As she prepared to travel to Ethiopia to participate in the UN summit on financing for development, Dr Agnes Kalibata said climate change was the biggest challenge to the estimated 530 million Africans who rely on agriculture.
“[Climate change] is eroding the momentum we had gained in terms of getting farmers to use improved seeds and buy fertilisers,” she said. “If a farmer puts his small savings into seeds and fertilisers and loses the whole crop, that’s the end of his whole career.
“Even in countries that you would think are secure … climate change is real. Farmers are getting less rain, it’s more irregular and it’s beginning to affect their production and undermine the investment they are making.”
Agra was founded in 2006 through a partnership between the Rockefeller Foundation and the Gates Foundation, which also supports the Guardian’s Global development site. The potential of African agriculture remains untapped, according to Agra.
The value of agricultural output could triple from an estimated $280bn (£179bn) today to about $800bn by 2030, according to an Agra policy paper presented in Addis. It also noted that investment in this sector, which employs half to two-thirds of Africa’s population, needs to be substantially increased, especially considering that a threefold rise in the continent’s demand for food is expected by 2050.
Kalibata, who was previously Rwanda’s agriculture minister, said she wanted theAddis summit to acknowledge that “unless we finance agriculture, developing the African continent is going to be very difficult”.
The risks from climate change – including the migration of pests and diseases to new areas and increasingly sparse and irregular rainfall – demand more innovation and can sometimes drive modernisation, Kalibata said. For example,in the Sahel, the drought- and desert-prone region bordering the Sahara desert, farmers are ever more reliant on mechanisation to make the most of the planting season and capture every drop of increasingly scarce rain.
“As a continent, we need to start investing in stronger mechanisms of support systems, of insurance, so that crop loss can be looked at as something that is manageable at the farm level and at the country level,” Kalibata said.
Kalibata said she also hoped to see support for African smallholder farmers at aUN summit on climate change in Paris in December.
The theme of climate change-related insurance was discussed elsewhere in Addis, with the presentation of a new report on insurance regulation for sustainable development by Dr Ana Gonzalez Pelaez of the Cambridge Institute for Sustainability Leadership.
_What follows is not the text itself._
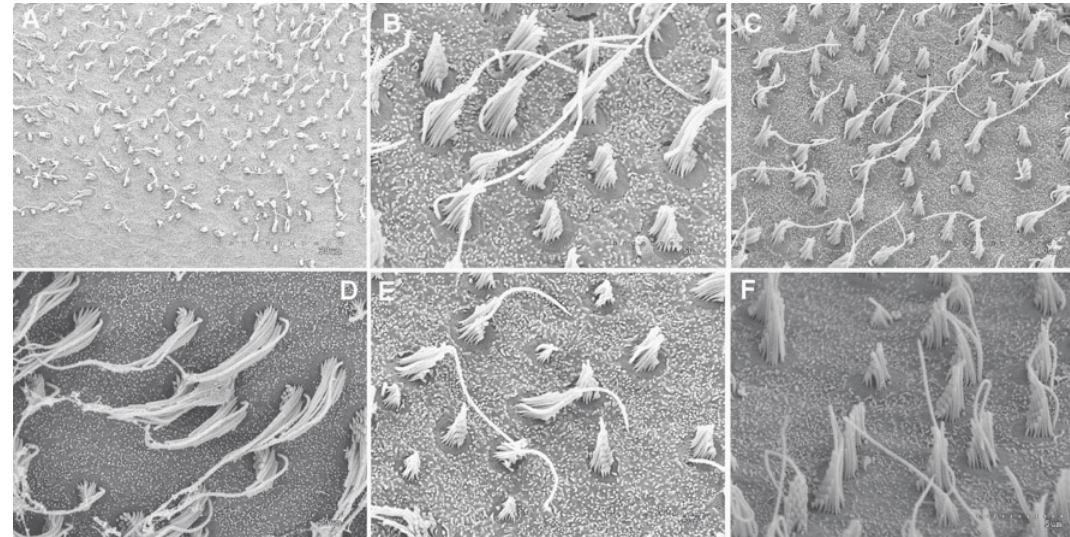
Figure 8. SEM (scanning electron microscopy). Lagena sensory epithelium. ( A , B ) Exposed animals. Control. ( C – F ) By comparison with control animals, the images of the saccule epithelium show healthy sensory hair cells in all cases of exposed animals (1 week ( C ), 2 weeks ( D ), 3 weeks ( E ) and 4 weeks ( F ) of sound exposure). Scale bar: ( A ) = 30 µm. ( C , D ) = 10 µm. ( B , E , F ) = 5 µm.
The paper argued that appropriate regulatory frameworks were needed for insurance to protect people’s basic rights, and that access to insurance would enable people and countries to better withstand natural hazards, or climate-related disasters. Its authors called for access to insurance, via relevant regulation, to be included as an explicit commitment in the summit’s outcome document.
Kalibata said African farmers faced numerous challenges including poor access to markets, often because of bad roads or patchy transport links. She said an unwillingness on the part of private investors, or commercial banks, to back what is often perceived as a risky sector was also problematic, while investment in new technologies and research into boosting yields needed to be ratcheted higher.
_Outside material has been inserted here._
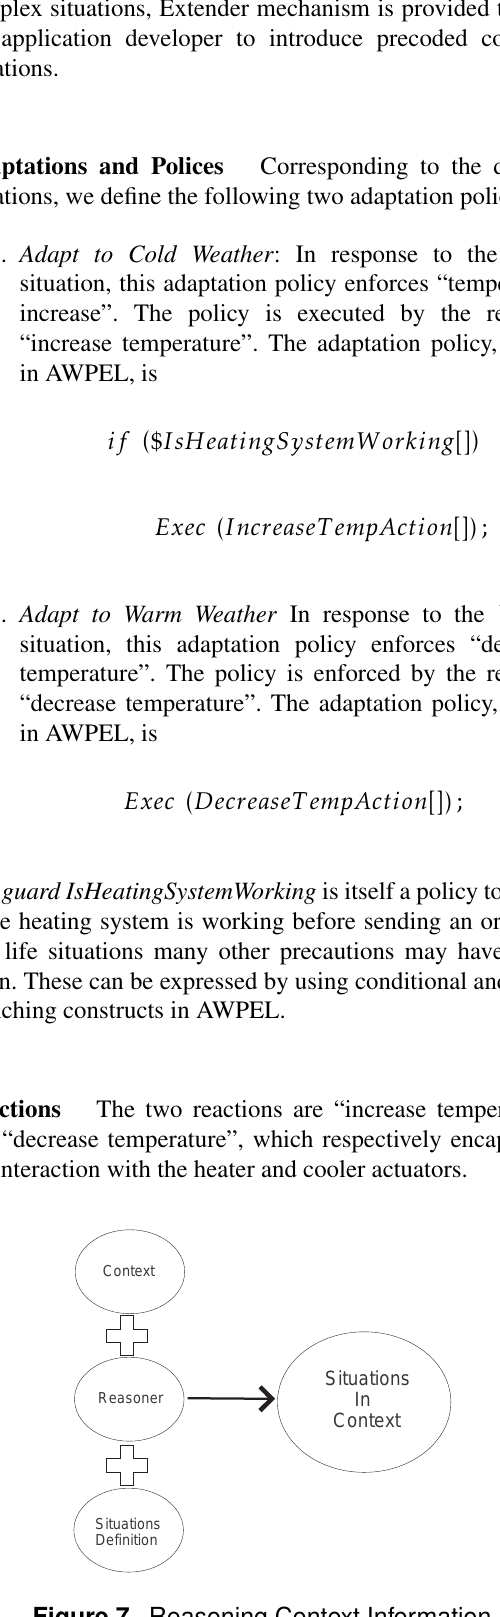
Figure 7. Reasoning Context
Kalibata said governments and the private sector had roles to play in getting the most out of agriculture in Africa, where so far only about 6% of cultivated land is irrigated, for example. More investment in processing and manufacturing was also needed to cut the continent’s net food import bill, estimated by Agra at $45-50bn a year.
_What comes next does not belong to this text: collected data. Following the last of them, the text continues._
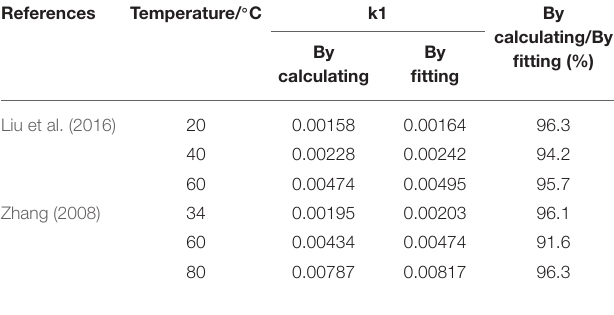
TABLE 4 | The tensile strength degradation rate ( k 1 ).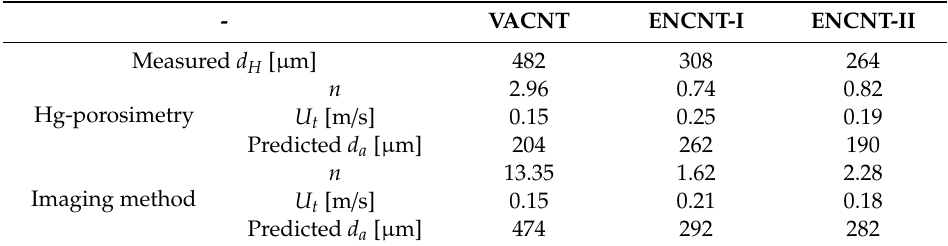
Table 2. Comparison of predicted sizes of CNTs by imaging and Hg-porosimetry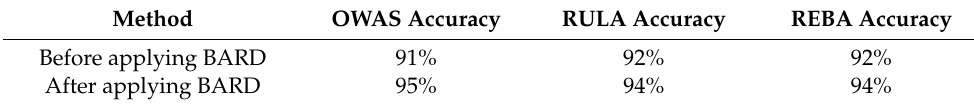
Table 6. Evaluation and comparison of accuracy of good posture for validation datasets.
But climate change-related setbacks could make the private sector even warier of investing in agriculture, Kalibata said, adding that institutions and governments would have to be fleet of foot to cope.
“You have to move very quickly in terms of research and technology,” she said. “You have to be ready to move to the next step so that you don’t kill the industry.”
Although some African governments are putting more money into agriculture – according to Agra, agricultural public expenditure grew at an average of 7.4% a year in the decade from 2003 – they have many competing priorities, including health and education, all of which need to be addressed at the same time, said Kalibata.
“Agriculture is a huge public good even though it has the potential to become a private sector good. We just need to step up financing … the next thing is to do the right prioritisation. Where do you get the most bang for your money? Agriculture is one of those places where every penny you put in has high dividends to most of the population.
“We need to find financial tools that will help us all step up the game … prioritising agriculture is not just the moral thing to do. It’s an economic imperative.”